**Given data**
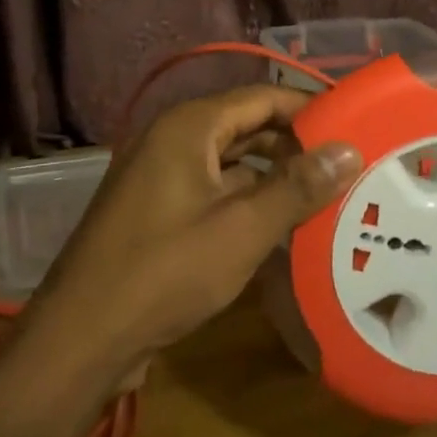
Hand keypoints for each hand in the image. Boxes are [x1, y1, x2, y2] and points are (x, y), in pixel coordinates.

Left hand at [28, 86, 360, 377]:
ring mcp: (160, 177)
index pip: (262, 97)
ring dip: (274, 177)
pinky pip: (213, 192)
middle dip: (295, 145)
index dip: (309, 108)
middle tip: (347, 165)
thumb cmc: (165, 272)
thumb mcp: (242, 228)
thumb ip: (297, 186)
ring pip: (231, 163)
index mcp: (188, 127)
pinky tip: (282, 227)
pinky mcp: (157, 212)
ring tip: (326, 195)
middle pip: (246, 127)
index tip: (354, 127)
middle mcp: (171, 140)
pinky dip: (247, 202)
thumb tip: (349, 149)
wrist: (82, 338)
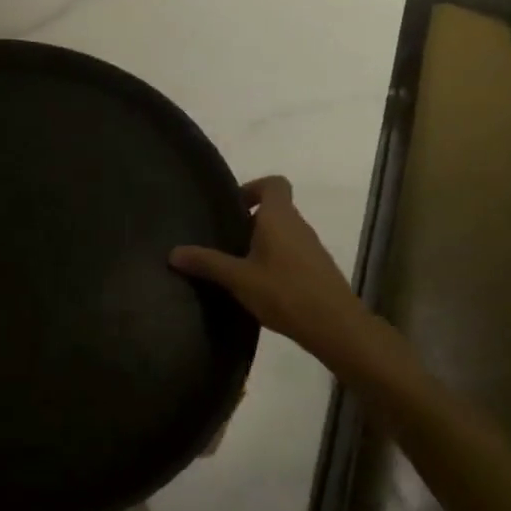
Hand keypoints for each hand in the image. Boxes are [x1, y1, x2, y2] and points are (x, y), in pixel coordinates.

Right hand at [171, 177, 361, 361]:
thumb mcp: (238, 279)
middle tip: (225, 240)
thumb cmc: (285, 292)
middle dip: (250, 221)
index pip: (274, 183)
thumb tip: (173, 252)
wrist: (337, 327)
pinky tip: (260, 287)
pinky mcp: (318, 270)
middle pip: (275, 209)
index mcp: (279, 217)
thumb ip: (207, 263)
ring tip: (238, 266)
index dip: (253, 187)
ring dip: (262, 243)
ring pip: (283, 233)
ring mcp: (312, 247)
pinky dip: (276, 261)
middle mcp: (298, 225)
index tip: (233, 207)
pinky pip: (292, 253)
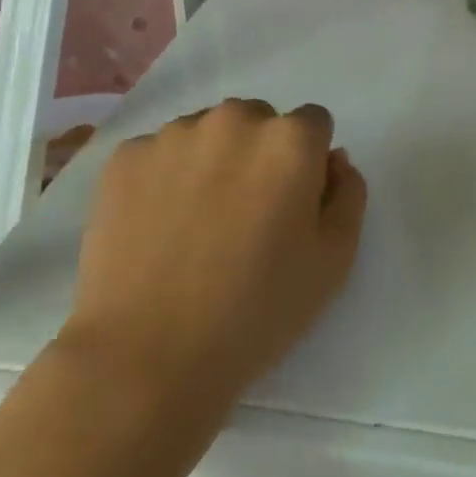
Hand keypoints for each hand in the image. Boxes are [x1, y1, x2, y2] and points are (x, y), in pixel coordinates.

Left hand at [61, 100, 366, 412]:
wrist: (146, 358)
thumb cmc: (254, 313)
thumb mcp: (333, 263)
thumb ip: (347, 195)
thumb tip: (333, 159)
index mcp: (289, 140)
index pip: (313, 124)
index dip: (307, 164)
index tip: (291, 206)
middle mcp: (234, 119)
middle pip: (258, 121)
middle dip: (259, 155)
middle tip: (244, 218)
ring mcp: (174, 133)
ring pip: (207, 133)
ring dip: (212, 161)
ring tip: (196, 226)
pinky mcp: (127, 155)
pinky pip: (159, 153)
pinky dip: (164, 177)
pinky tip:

**Goal of the exercise**
Set down, exactly and without anything extra, every line from the one that contains "middle pip: (258, 121)" through the final line of the material.

**Answer section**
middle pip: (258, 121)
middle dip: (259, 155)
middle tip: (244, 218)
ring mcp: (174, 133)
ring pip: (207, 133)
ring dip: (212, 161)
ring tip: (196, 226)
pinky mcp: (127, 155)
pinky pip: (159, 153)
pinky dip: (164, 177)
pinky tip:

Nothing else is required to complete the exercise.